Project Team: Y.M. Cheung (In-charge)
External Collaboration: Zhongzheng Zhao (SCM, HKBU)
Background and Research Problems:
Traditional Chinese medicine (TCM) has been recently receiving wide attention in the medical field because of its unique effects in chronic and consumptive diseases with little side effects. In general, a variety of Chinese medicinal herbs play the important role in the effectiveness of the TCM. Definitely, the counterfeits of medicinal herbs will not only seriously degrade the effectiveness of the TCM, but would be also possible to jeopardize a patient’s life. Unfortunately, such a counterfeit, particularly those rare medicinal herbs like Cordyceps sinesis, exist everywhere in the market. To detect the herbal counterfeit, one most popular method is to manually investigate the physical properties of a herb such as color, texture, shape, and so forth. Often, this process needs a special knowledge of an expert in the field, and cannot be widely used for public from the practical viewpoint. In this project, we are therefore going to develop a system to detect the herbal counterfeits automatically using the images on mobile platforms. To this end, the following key issues should be addressed:
- Pre-processing and Normalization of Input Herbal Images
Since the input herbal images are capture by a normal mobile device, e.g. mobile phone, they may have different picture size, brightness and contrast, background, resolutions. Hence, we have to pre-process and normalize them before extracting the features from a herbal image.
- How to represent and extract the features?
For different kinds of herbs, their distinctive features are generally different. Under the circumstances, one feasible way is that, for each kind of herbs, we select different feature representations. Although the dimension of the feature vectors extracted in this way may be low, but the feature vectors from different kinds of herbs may have the different types and dimensions. Subsequently, it may make the classification task become difficult because it is hard to measure the difference between two feature vectors. Alternatively, we are going to explore a unified feature representation for different kinds of herbs so that is more suitable for classification task.
- How to measure the difference between two feature vectors?
A unified feature representation may consist of both of categorical and numerical attributes. To make the categorical data measurable in a distance sense, a straightforward way is to transform the categorical values into numerical ones, e.g. the binary strings. In general, such a method has ignored the similarity information embedded in the categorical values and cannot faithfully reveal the similarity structure of the data sets. We have developed a new unified metric that is applicable for mixture of categorical and numerical data. Nevertheless, the further studies of this new metric with some extensions on measuring the difference between herbal features are still needed.

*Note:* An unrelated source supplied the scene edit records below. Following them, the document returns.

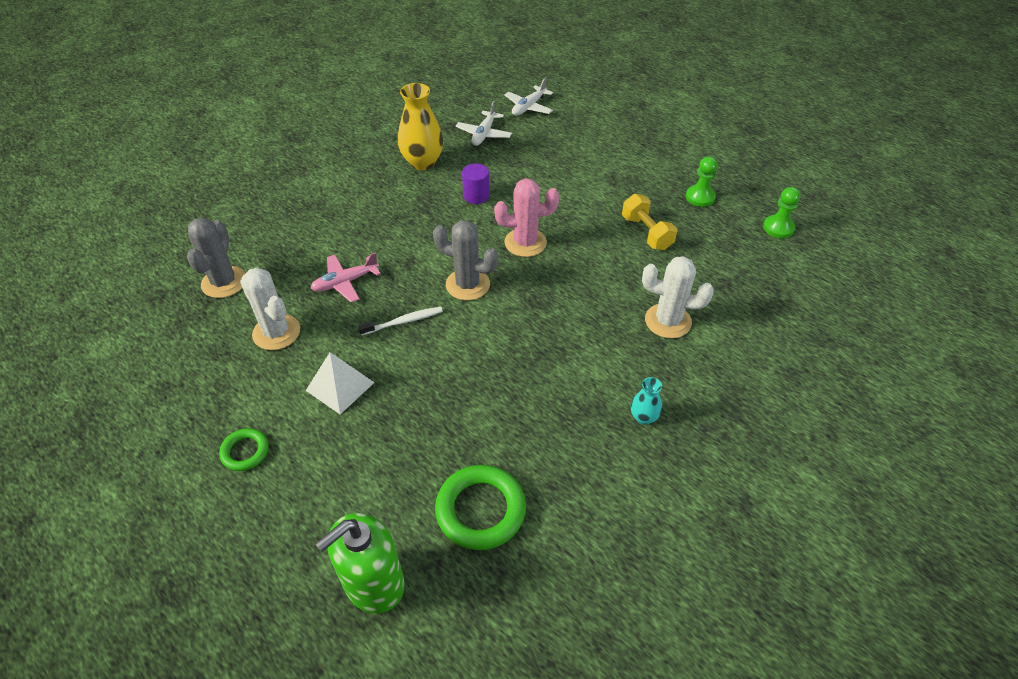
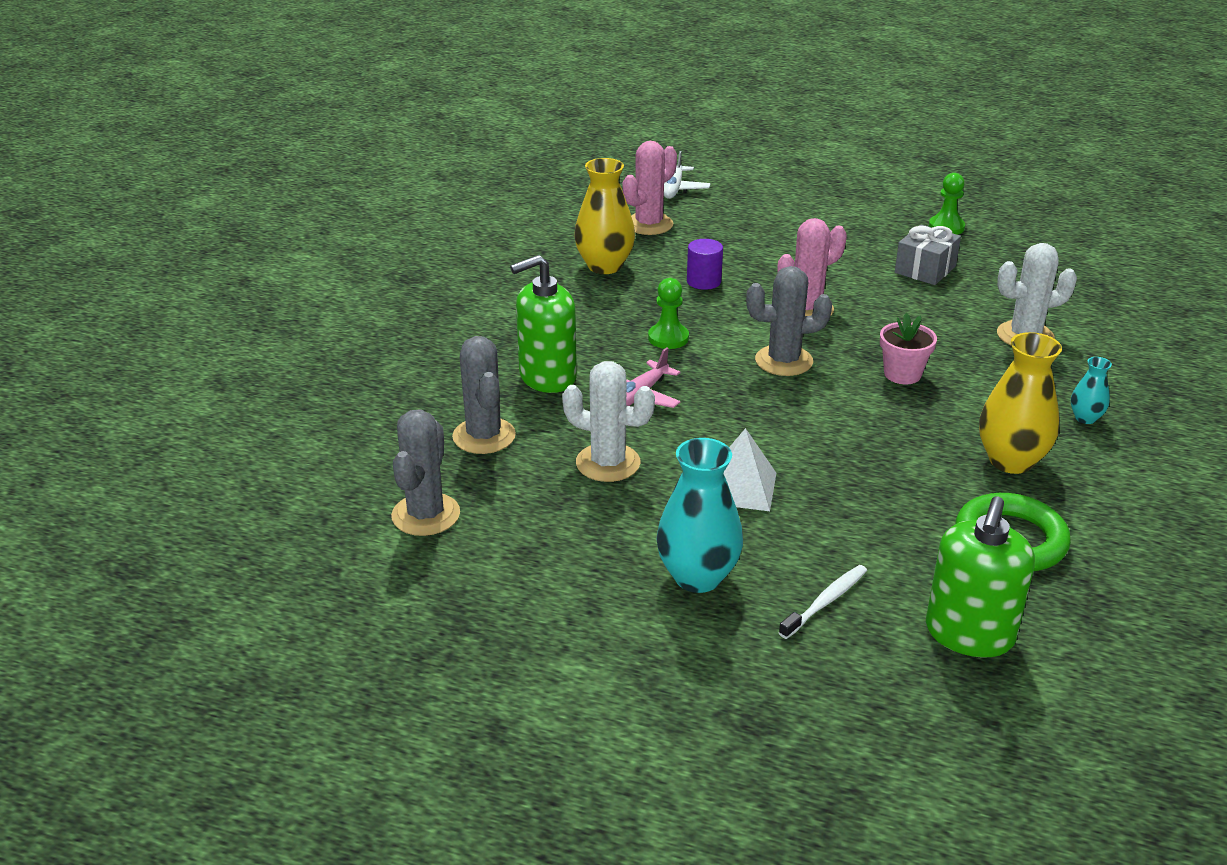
camera: 25 degrees left, 15 degrees down
(137, 333) = (426, 515): none -> grey cactus
(245, 451) = (697, 577): green ring -> turquoise vase
(304, 246) = (547, 377): none -> green soap dispenser
(403, 321) = (748, 412): white toothbrush -> white toothbrush (825, 602)
(484, 134) = (649, 224): white plane -> pink cactus
(541, 325) = (902, 374): none -> pink flower pot
(548, 436) = (1010, 461): none -> yellow vase
(646, 233) = (925, 269): yellow dumbbell -> grey gift
(778, 228) = (1049, 234): green pawn -> green pawn (668, 338)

- Dimensional Reduction of Features
The dimension of a herbal feature vector may be high. To circumvent the curse of dimensionality problem, on the one hand, we will reduce their dimensionality by investigating the existing dimension-reduction methods, e.g. Kernel PCA, LLE, and Laplacian Eigenmaps, to evaluate their appropriateness. On the other hand, we are going to perform the two closely related tasks: (1) dimension reduction of features, and (2) classification task simultaneously via optimizing a single objective function. It is expected that this single learning paradigm would lead to a better classification result.
- Classification of Herbal Feature Vectors
We need to classify the herbal feature vectors so that the counterfeit of herbs can be detected. To this end, we will investigate the existing classifiers, e.g. SVM, Bayes Classifier and their variants, after the dimension of feature vectors is reduced by an existing method. On the other hand, we will present a model with a new objective function for classification, in which the importance of each attribute is measured by a weight. Subsequently, the model parameters are learned together with the weights in a single learning paradigm, whereby an optimal classification result is achieved.